Source text:
--

Urszula Kenar (born in 1947 in Zakopane) is a Polish theatrical set designer.

Her father was Antoni Kenar, and her mother was Halina Micińska. Her half-sister was Anna Micińska. She graduated from the Antoni Kenar School of Fine Arts in Zakopane in the sculpture class. Later, she studied set design at the Academy of Fine Arts in Krakow, under the guidance of Andrzej Stopka and Wojciech Krakowski. She defended her diploma in 1973.

She made her debut as a set designer in 1973 at the Gdańsk-based Gdańsk Coastal Theatre, preparing the play Teatr osobny by Miron Białoszewski in collaboration with director Ryszard Major. She then collaborated with Tadeusz Łomnicki New Theatre, New Theatre, Łódź, Wrocław Polish Theatre, and Juliusz Słowacki Theatre. Since 1983, she has been associated with the Helena Modrzejewska National Old Theater. She also designed sets for Teatr Telewizji.

--

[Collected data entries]

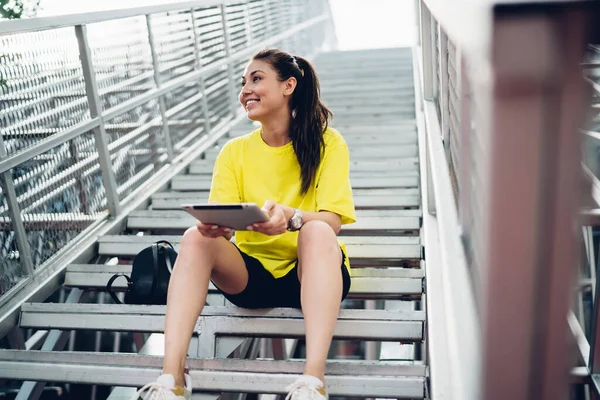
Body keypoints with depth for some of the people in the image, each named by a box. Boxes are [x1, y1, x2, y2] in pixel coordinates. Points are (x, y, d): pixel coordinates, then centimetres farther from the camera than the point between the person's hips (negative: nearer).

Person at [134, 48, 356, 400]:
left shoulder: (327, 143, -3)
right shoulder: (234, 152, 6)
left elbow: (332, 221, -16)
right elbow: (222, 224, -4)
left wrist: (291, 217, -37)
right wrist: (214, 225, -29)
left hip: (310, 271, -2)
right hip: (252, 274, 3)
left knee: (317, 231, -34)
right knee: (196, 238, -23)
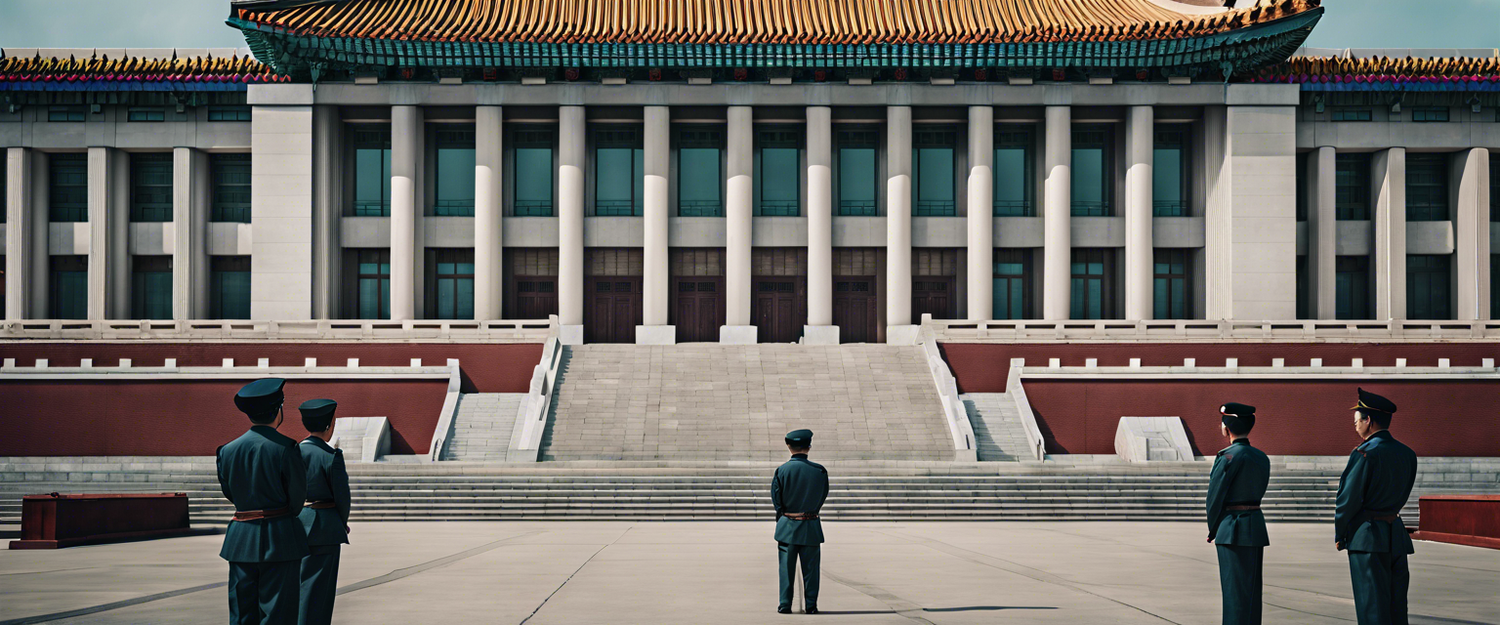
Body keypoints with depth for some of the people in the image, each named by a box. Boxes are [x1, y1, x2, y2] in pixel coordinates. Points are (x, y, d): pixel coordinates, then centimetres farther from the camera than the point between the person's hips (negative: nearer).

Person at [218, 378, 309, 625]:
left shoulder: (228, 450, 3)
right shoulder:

--

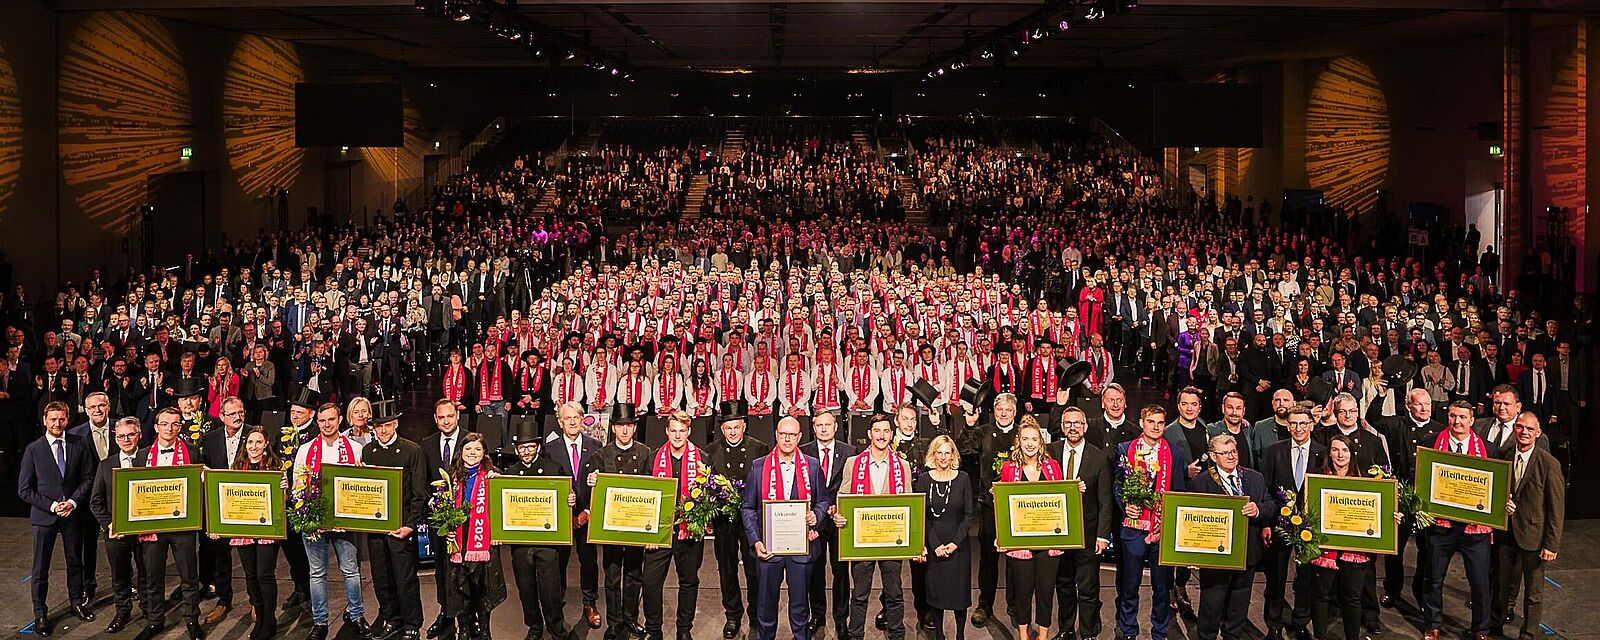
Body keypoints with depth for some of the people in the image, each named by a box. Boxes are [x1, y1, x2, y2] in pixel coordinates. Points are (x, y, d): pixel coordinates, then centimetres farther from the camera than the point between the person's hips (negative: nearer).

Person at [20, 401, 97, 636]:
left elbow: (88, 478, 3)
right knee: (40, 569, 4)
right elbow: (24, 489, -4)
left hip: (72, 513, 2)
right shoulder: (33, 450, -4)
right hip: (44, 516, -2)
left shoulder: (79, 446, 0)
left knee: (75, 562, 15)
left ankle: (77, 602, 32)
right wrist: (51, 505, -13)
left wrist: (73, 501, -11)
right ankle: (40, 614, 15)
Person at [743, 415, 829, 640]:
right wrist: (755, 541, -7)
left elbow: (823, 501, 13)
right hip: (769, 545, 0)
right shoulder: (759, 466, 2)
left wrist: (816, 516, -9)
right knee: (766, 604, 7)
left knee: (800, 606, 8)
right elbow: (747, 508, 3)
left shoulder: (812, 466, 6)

--

Apply what you read:
(A) According to the biography, why does 1973 mark the start of Urszula Kenar's career as a set designer? Answer in one to three sentences.
(B) Write out the part of the biography from "Her father was" up to and including "diploma in 1973.".
Rely on the biography alone.

Answers given:
(A) In 1973 she made her debut as a set designer at the Gdańsk Coastal Theatre. There she prepared the play Teatr osobny by Miron Białoszewski in collaboration with director Ryszard Major.

(B)
Her father was Antoni Kenar, and her mother was Halina Micińska. Her half-sister was Anna Micińska. She graduated from the Antoni Kenar School of Fine Arts in Zakopane in the sculpture class. Later, she studied set design at the Academy of Fine Arts in Krakow, under the guidance of Andrzej Stopka and Wojciech Krakowski. She defended her diploma in 1973.